• **TASK STATEMENT**: Print this span of the material below exactly: the line with "저작권의 기본 개념 이해하기", the line with "저작권 침해란 타인의 저작물을 허가 없이 사용하거나 복제하는 것을 말합니", and every line between them, but nothing else.

• **DATA RECORDS**:

※

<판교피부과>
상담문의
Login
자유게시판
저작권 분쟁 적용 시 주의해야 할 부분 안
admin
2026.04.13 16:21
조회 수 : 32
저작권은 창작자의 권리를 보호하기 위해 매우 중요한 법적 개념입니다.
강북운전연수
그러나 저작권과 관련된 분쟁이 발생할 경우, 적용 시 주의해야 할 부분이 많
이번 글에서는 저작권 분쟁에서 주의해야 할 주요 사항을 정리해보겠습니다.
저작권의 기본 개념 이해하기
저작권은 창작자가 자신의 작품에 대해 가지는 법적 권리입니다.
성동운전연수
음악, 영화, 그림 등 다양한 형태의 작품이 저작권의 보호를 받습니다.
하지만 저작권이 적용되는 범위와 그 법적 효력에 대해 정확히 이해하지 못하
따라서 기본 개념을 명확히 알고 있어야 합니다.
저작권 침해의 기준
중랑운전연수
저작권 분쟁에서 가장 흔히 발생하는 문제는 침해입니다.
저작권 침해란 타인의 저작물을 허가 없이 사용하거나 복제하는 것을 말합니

※

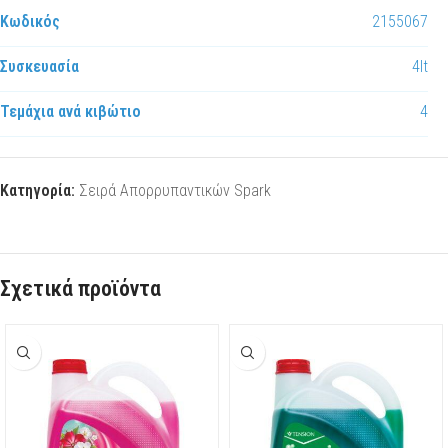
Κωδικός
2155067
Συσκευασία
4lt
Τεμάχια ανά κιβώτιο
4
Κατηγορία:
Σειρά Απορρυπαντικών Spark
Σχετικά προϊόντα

※

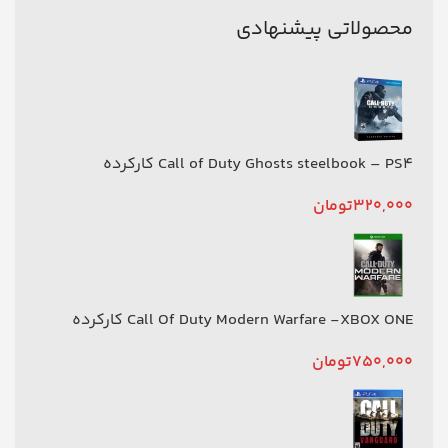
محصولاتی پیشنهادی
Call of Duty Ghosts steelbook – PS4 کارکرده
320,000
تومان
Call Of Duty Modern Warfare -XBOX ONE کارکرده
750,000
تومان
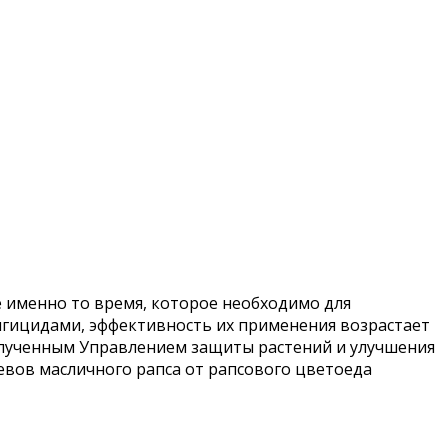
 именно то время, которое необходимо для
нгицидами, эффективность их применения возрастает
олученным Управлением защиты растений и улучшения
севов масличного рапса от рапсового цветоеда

※

• **RESULT OF THE EXERCISE**:
저작권의 기본 개념 이해하기
저작권은 창작자가 자신의 작품에 대해 가지는 법적 권리입니다.
성동운전연수
음악, 영화, 그림 등 다양한 형태의 작품이 저작권의 보호를 받습니다.
하지만 저작권이 적용되는 범위와 그 법적 효력에 대해 정확히 이해하지 못하
따라서 기본 개념을 명확히 알고 있어야 합니다.
저작권 침해의 기준
중랑운전연수
저작권 분쟁에서 가장 흔히 발생하는 문제는 침해입니다.
저작권 침해란 타인의 저작물을 허가 없이 사용하거나 복제하는 것을 말합니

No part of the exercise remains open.